By any standard of the Internet, my blog is tiny, but I don't mind, cause for me it's just my voice in this "tribe" of these 300 like-minded people, typically Java-enthusiasts with a sense of agile in them. Many of them are old friends and colleagues, and some are new people that I sometimes meet at user-groups and conferences. The blog is part of my dialog with them, just like with my twitter account (number of followers is also right under 300).
Recently, I devoted quite a few evenings putting together my first ever screencasts, on the topic of Git/Subversion. After blogging it, tweeting it, and talking about it at a conference, there were still only about 150 views on YouTube, all seven videos together. This was a bit.. disappointing, because I thought this would really be useful to the world of software developers, not just in my "tribe". I mean, there are a lot of Git lovers out there stuck with Subversion (about every fifth Git-user uses git-svn)!
So I went ahead and blogflogged, and DZoned my own article.
The result? Boom:
From an average 10 hits a day (meaning for that page, not the blog in general), up to 400.
It feels a bit.. rotten. First of all, it feels a bit like cheating. Secondly, it's a bit sad that you have to pull pagerank like this to get out there. I'm not saying Google is broken, but it's very unfriendly to fresh, might-be useful content. I mean, my Spring post is so outdated now, I would remove it from the Google search result if I could, and replace it with something newer.
Are these the right people visiting? The avg. time on site seems above the usual, so I guess they thought it was interesting.

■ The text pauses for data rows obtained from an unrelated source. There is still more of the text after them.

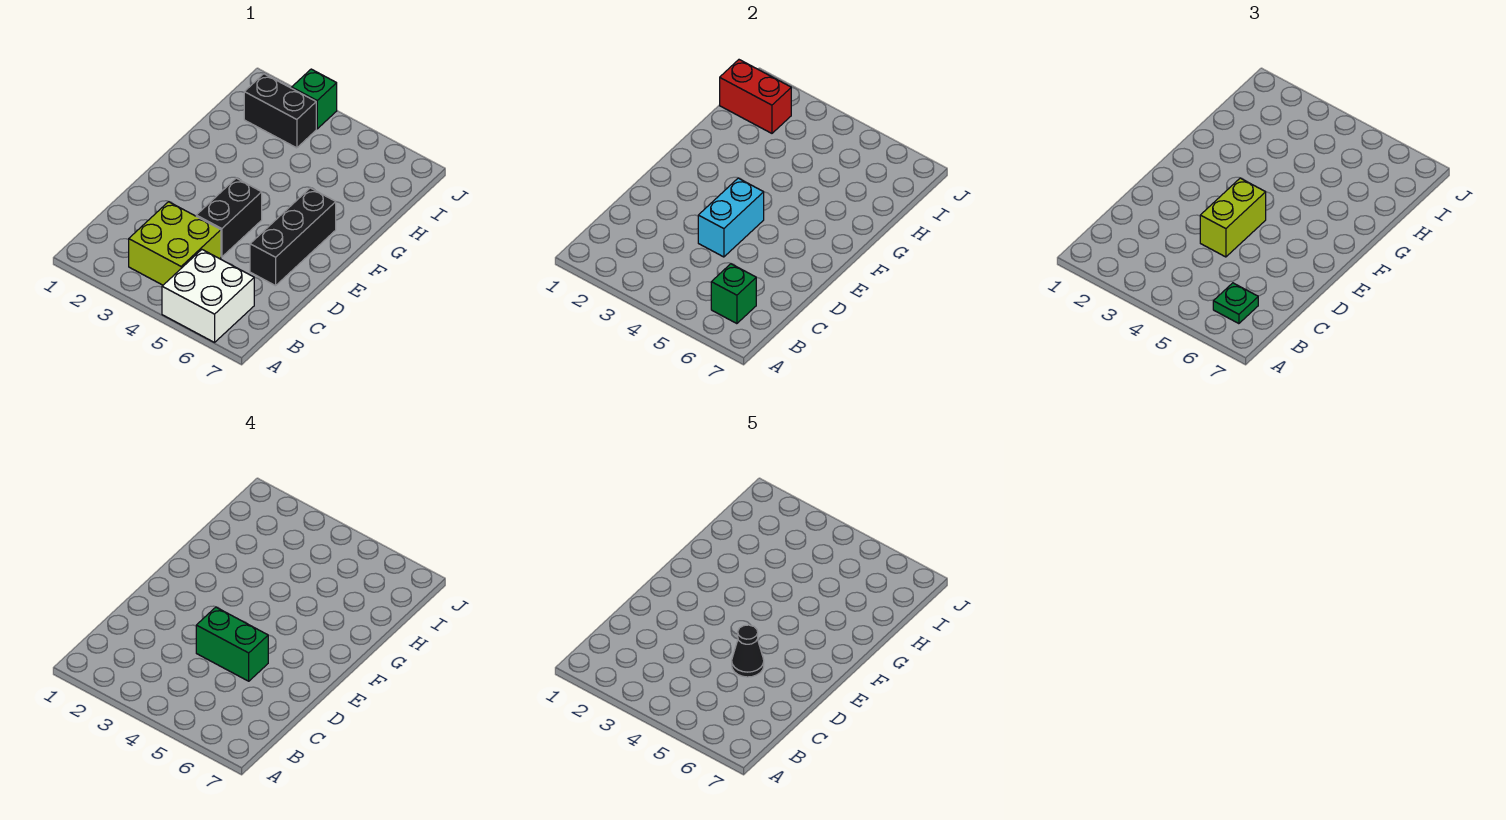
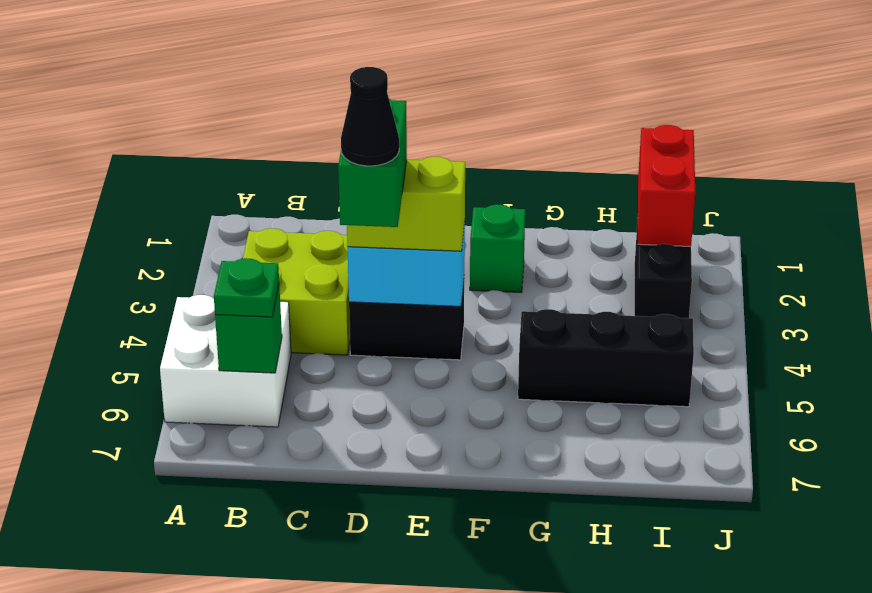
black brick D6:F6 level 1 -> black brick G5:I5 level 1
green brick J3 level 1 -> green brick F2 level 1

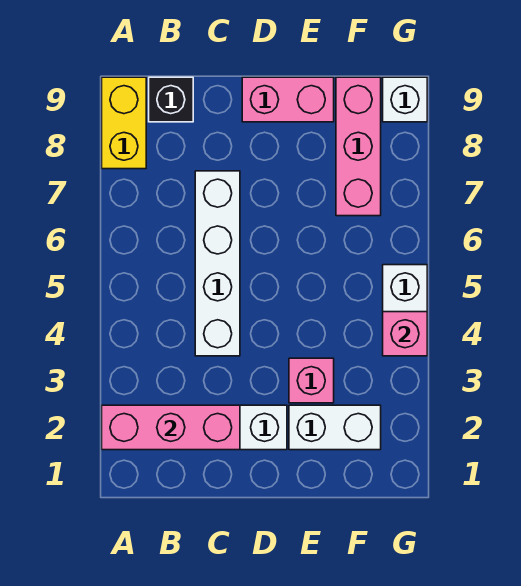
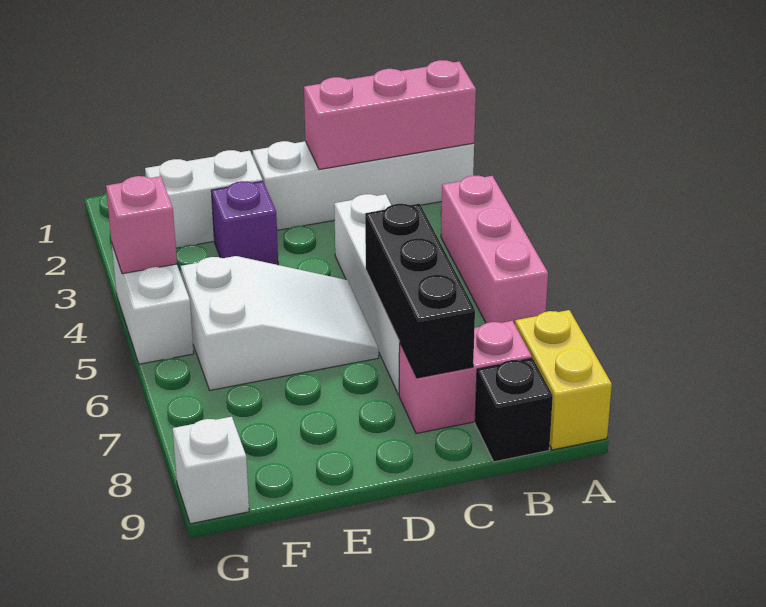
none -> black brick C6:C8 level 2
none -> white slope D5:F6 level 1 top F
pink brick D9:E9 level 1 -> pink brick B8:C8 level 1
pink brick E3 level 1 -> purple brick E3 level 1
pink brick F7:F9 level 1 -> pink brick A4:A6 level 1

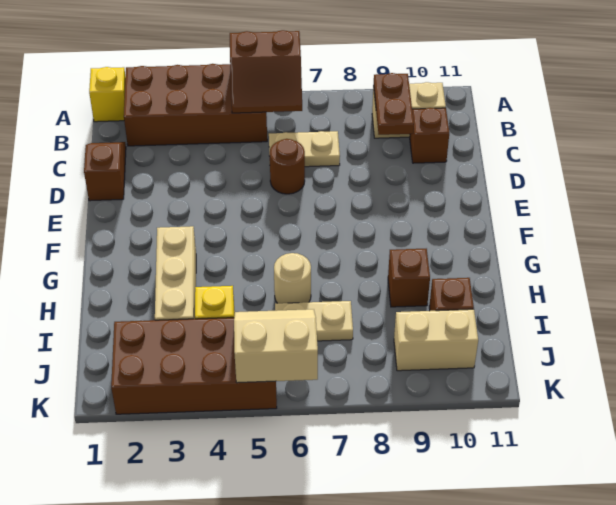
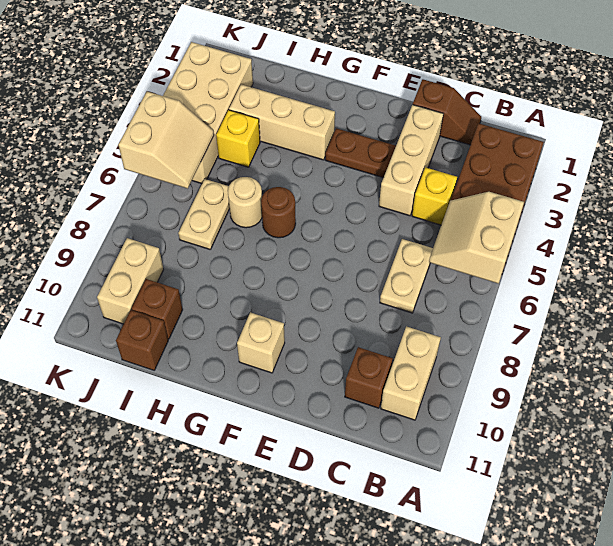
yellow brick A1 level 1 -> yellow brick C4 level 1
brown slope A5:B6 level 2 top A -> tan slope A5:B6 level 2 top A
brown plate B9:C9 level 2 -> brown plate E3:F3 level 1
none -> tan brick D2:D4 level 1
brown round brick D6 level 1 -> brown round brick G6 level 1
none -> tan brick F10 level 1
brown brick H9 level 1 -> brown brick I11 level 1
brown brick J2:K5 level 1 -> tan brick J2:K5 level 1

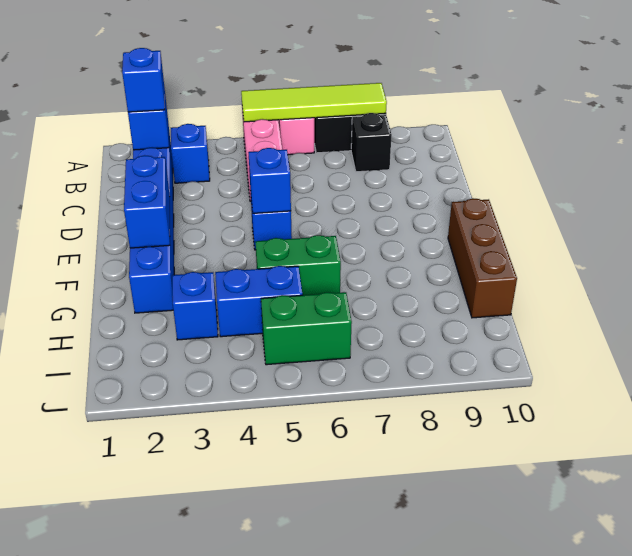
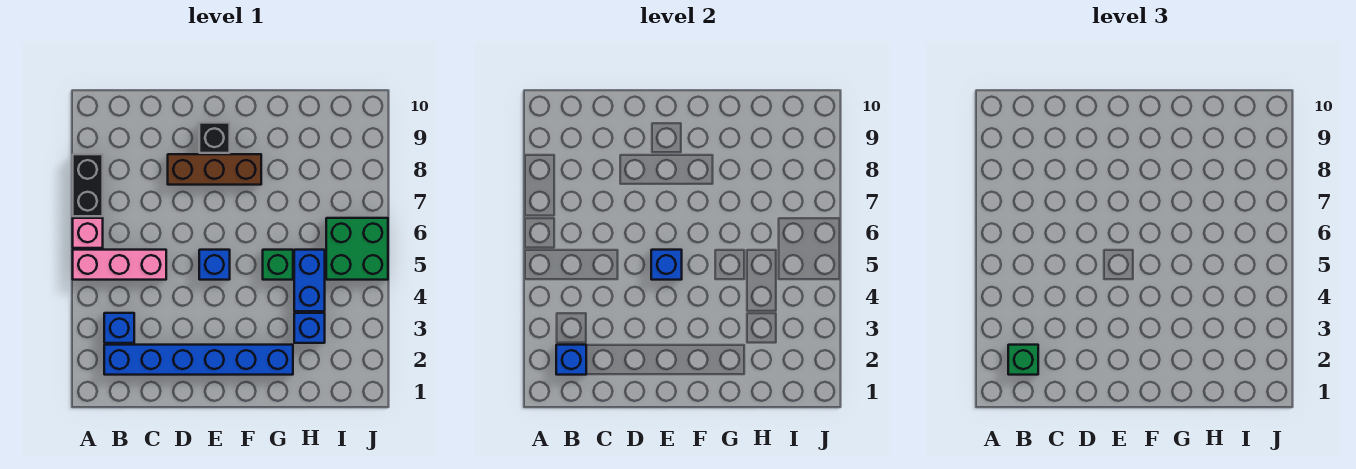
lime tile A5:A8 level 2 -> none
blue brick B2 level 3 -> green brick B2 level 3
black brick B8 level 1 -> black brick E9 level 1
blue brick E2:F2 level 2 -> none
brown brick F10:H10 level 1 -> brown brick D8:F8 level 1
green brick G5:G6 level 1 -> green brick G5 level 1
green brick I5:I6 level 1 -> green brick I5:J6 level 1

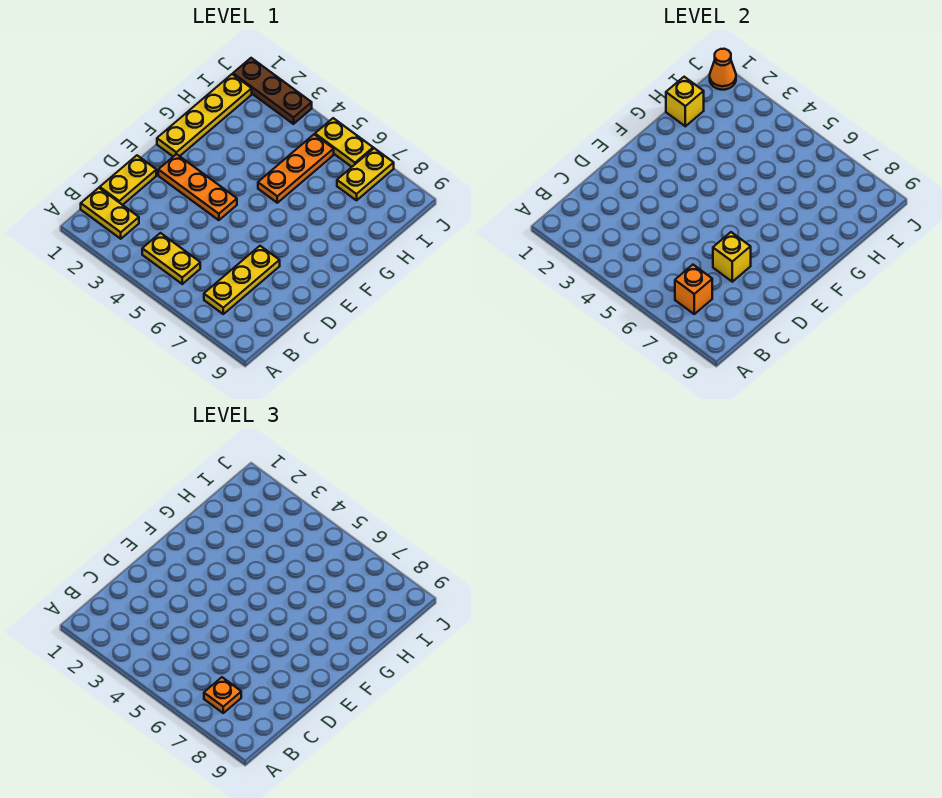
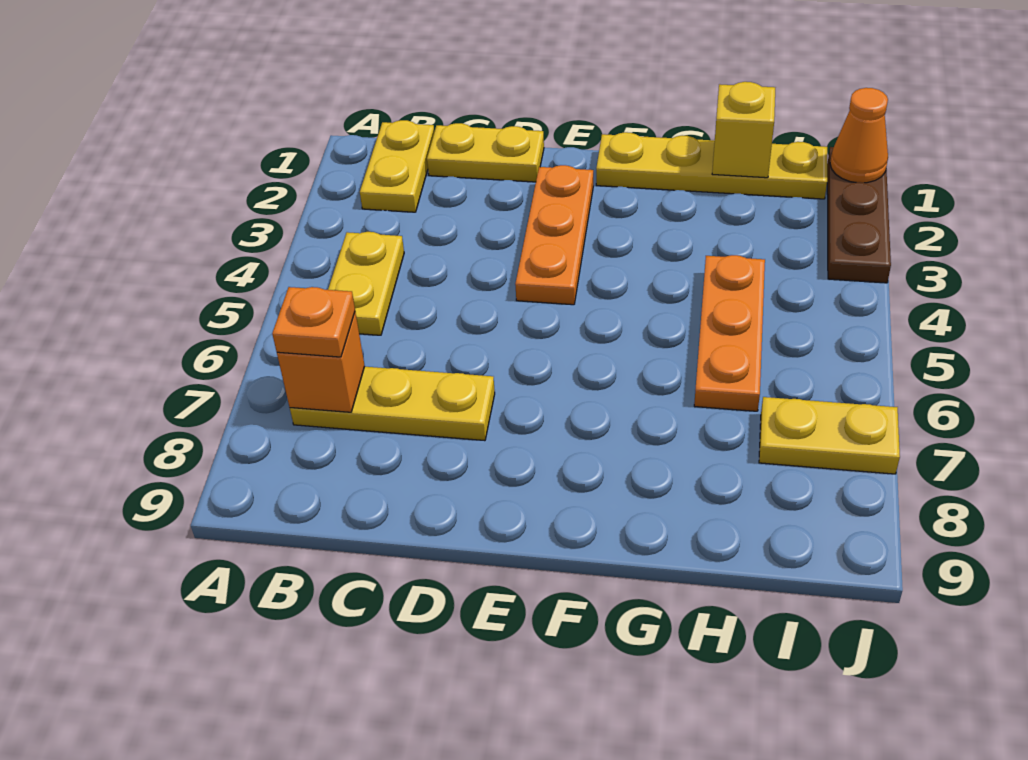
yellow brick D7 level 2 -> none
orange plate G5:I5 level 1 -> orange plate H4:H6 level 1
yellow plate J5:J6 level 1 -> none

Should I DZone every post I make here and automatically become 100 times more Internet famous? In the end, I guess it comes down to what the purpose of this blog is (as described earlier). So I think no in general. But if I write an article or something important, and I feel "the world needs this!", I might do it again.
Thoughts?

I know a few people who regularly "slashdot" their own posts (every 10th post or so). Although that was how I found some of these blogs in the first place, I find that a bit nasty. Not entirely sure why.
ReplyDeleteIt seems like now the wave has mostly passed:
ReplyDelete17th of October: 15 visits
18th of October: 319 visits
19th of October: 127 visits
20th of October: 52 visits
Maybe this is a linear thing though. DZoning a post only buys it an extra 500-1000 visits (depending on the number of likes).
I wonder what happens if I try submitting it to Digg now?